Let’s not dance around this. Urban Meyer wasn’t burned out, and that leaves us with two undeniable facts: Meyer has health problems, and Meyer walked away from a program with every imaginable advantage of winning when the going got tough.
How else can we look at it?
That means Ohio State has thrown millions at a coach who could be forced to walk away at any moment because of health issues. And that the Buckeyes are regrouping after one of the greatest runs in school history by gambling on a man who may or may not be completely invested.
Meyer is an Ohio native, a former Buckeyes assistant and a man who reveres everything Woody and three yards and a cloud of dust. He’ll tell whoever wants to hear that this is his dream job; that he simply couldn’t walk away from the game.
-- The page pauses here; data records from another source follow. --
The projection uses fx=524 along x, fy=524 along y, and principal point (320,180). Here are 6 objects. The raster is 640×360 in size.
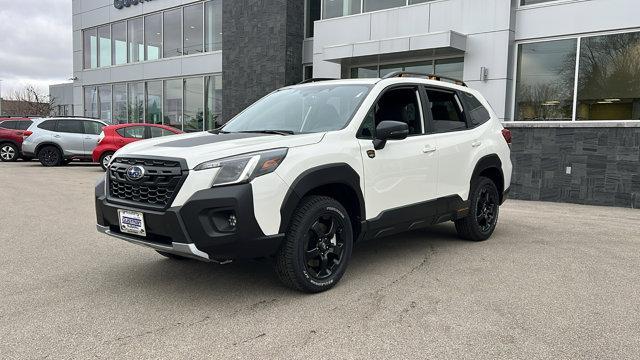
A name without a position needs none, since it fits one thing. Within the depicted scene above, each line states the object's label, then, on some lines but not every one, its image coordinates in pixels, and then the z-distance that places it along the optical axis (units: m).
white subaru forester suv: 3.60
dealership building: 10.16
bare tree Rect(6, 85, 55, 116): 51.10
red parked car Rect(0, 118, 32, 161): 19.00
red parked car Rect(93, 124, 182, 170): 14.68
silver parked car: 16.69
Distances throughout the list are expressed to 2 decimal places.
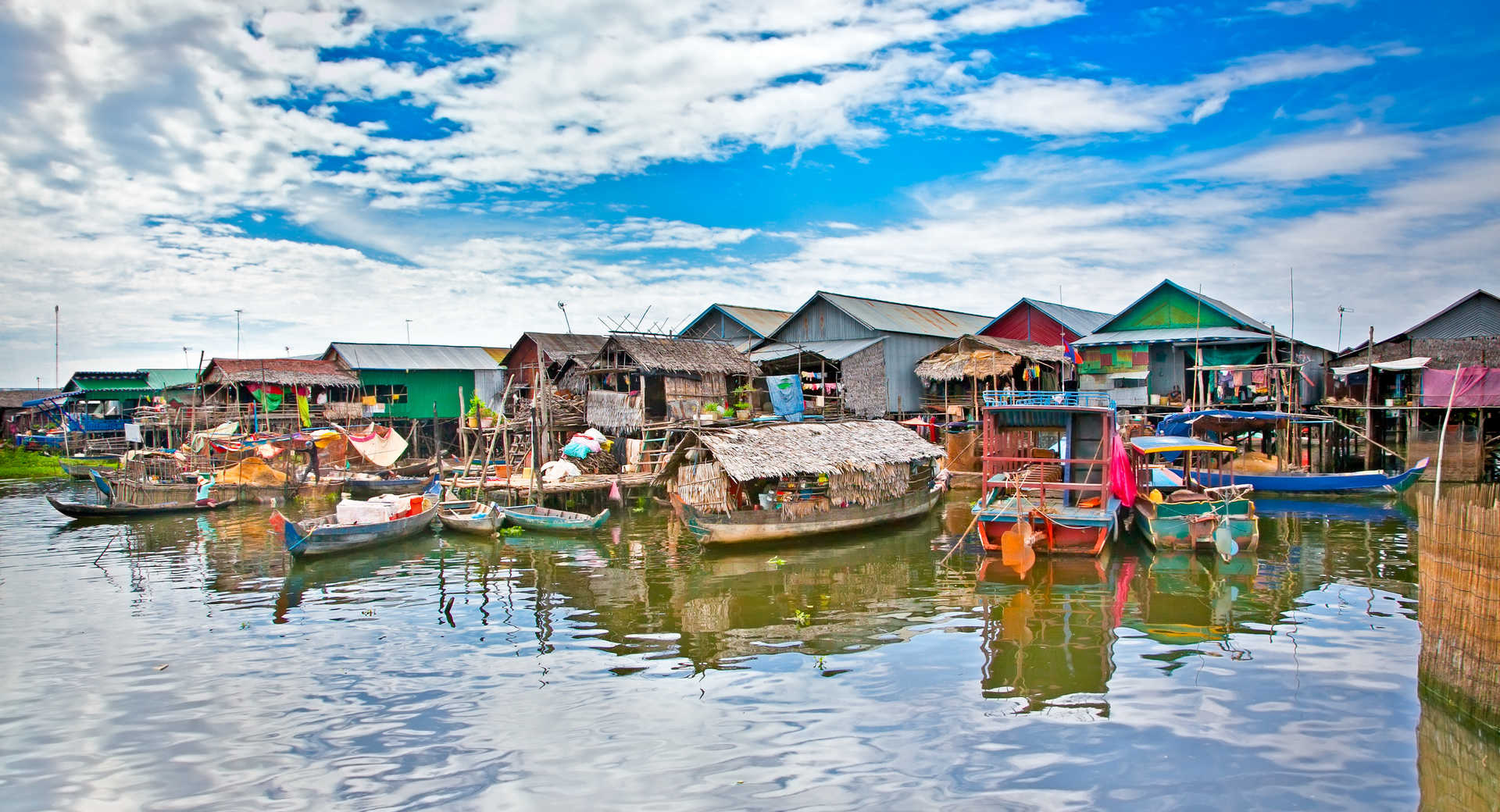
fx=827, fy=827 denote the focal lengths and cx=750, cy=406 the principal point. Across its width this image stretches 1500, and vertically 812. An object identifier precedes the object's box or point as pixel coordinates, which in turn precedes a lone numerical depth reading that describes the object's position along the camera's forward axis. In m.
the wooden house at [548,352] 37.59
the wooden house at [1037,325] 36.56
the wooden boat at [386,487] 29.62
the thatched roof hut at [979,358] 31.55
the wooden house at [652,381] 29.25
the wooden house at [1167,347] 29.70
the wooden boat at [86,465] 35.50
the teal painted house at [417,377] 40.75
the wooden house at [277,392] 36.59
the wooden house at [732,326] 38.38
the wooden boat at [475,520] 21.00
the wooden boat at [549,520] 21.34
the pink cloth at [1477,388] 24.09
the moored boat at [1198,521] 17.45
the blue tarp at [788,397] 31.44
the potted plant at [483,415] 32.46
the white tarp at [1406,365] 25.73
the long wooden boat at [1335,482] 22.56
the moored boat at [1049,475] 16.70
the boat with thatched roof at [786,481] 18.66
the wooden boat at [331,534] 17.98
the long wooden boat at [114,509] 24.19
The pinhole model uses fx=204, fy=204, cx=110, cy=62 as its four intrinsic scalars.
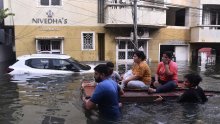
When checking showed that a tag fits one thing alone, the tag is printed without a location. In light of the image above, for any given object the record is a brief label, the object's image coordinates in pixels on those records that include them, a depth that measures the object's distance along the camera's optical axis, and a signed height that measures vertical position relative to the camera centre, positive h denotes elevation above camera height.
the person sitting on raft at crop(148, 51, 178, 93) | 5.99 -0.70
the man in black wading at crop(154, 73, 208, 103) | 5.03 -1.01
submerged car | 8.78 -0.48
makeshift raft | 5.53 -1.16
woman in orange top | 5.84 -0.62
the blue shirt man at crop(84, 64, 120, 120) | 3.56 -0.70
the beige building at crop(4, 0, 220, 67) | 14.51 +1.85
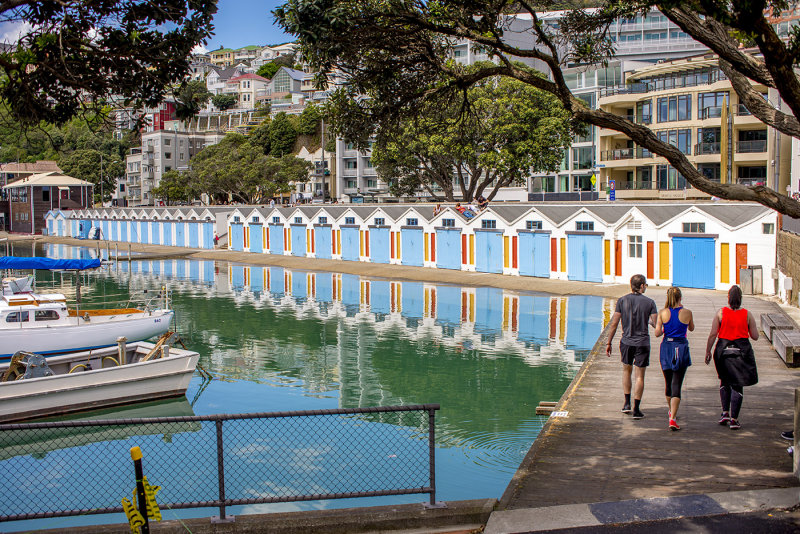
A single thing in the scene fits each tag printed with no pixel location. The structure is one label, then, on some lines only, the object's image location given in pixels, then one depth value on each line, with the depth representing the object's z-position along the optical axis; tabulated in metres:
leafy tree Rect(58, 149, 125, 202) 134.88
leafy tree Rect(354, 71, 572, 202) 61.00
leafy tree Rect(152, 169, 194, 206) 108.32
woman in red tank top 11.96
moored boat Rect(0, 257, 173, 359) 25.34
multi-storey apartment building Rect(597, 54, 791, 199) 57.97
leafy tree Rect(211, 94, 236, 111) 170.00
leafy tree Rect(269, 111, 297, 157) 121.88
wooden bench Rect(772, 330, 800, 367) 16.92
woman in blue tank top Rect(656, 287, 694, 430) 12.11
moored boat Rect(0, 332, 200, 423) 20.34
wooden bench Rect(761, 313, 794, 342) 20.12
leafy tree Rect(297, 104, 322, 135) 112.81
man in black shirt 12.62
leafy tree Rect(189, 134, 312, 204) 92.31
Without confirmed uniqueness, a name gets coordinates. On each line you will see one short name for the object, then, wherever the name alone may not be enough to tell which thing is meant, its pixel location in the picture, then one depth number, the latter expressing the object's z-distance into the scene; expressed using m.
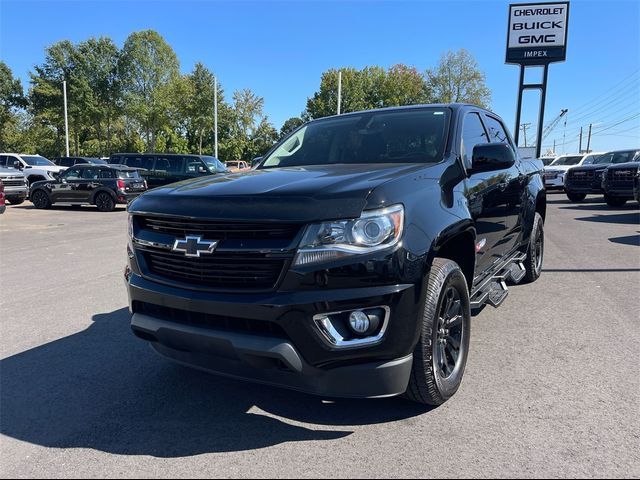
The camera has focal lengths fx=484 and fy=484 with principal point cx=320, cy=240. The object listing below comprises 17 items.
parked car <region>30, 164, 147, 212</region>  17.03
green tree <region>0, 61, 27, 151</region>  47.94
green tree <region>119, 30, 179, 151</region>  47.16
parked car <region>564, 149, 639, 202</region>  17.75
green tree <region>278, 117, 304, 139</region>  91.70
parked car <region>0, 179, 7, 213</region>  12.16
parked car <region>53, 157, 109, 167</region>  29.48
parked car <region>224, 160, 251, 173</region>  56.19
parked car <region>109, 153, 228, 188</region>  18.67
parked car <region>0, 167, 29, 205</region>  17.70
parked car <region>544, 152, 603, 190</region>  23.08
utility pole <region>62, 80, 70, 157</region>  41.75
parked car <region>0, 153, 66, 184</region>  23.19
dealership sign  24.03
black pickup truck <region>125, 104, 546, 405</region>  2.33
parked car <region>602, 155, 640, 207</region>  14.98
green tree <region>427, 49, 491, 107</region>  62.32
Let me be brutally honest one last time: Meyer told a Miami radio station a few years ago that Notre Dame has always been his dream job. And he has walked away from the game twice.
This is the same coach who months before the 2011 season began was telling his former assistants that Penn State was the job he coveted—if JoePa were to leave. Once that job became radioactive, the backup plan fell into place.
Urban Meyer is a football coach, which means Urban Meyer has an ego. All coaches do. That’s why Meyer is coaching again.
Not dream jobs, not a native Ohioan returning home, not the draw of competing in the new Big Ten with its SEC-style championship game.
It’s pure ego.
Think again about the Meyer hire, Ohio State. The coach you think you’re getting is long gone.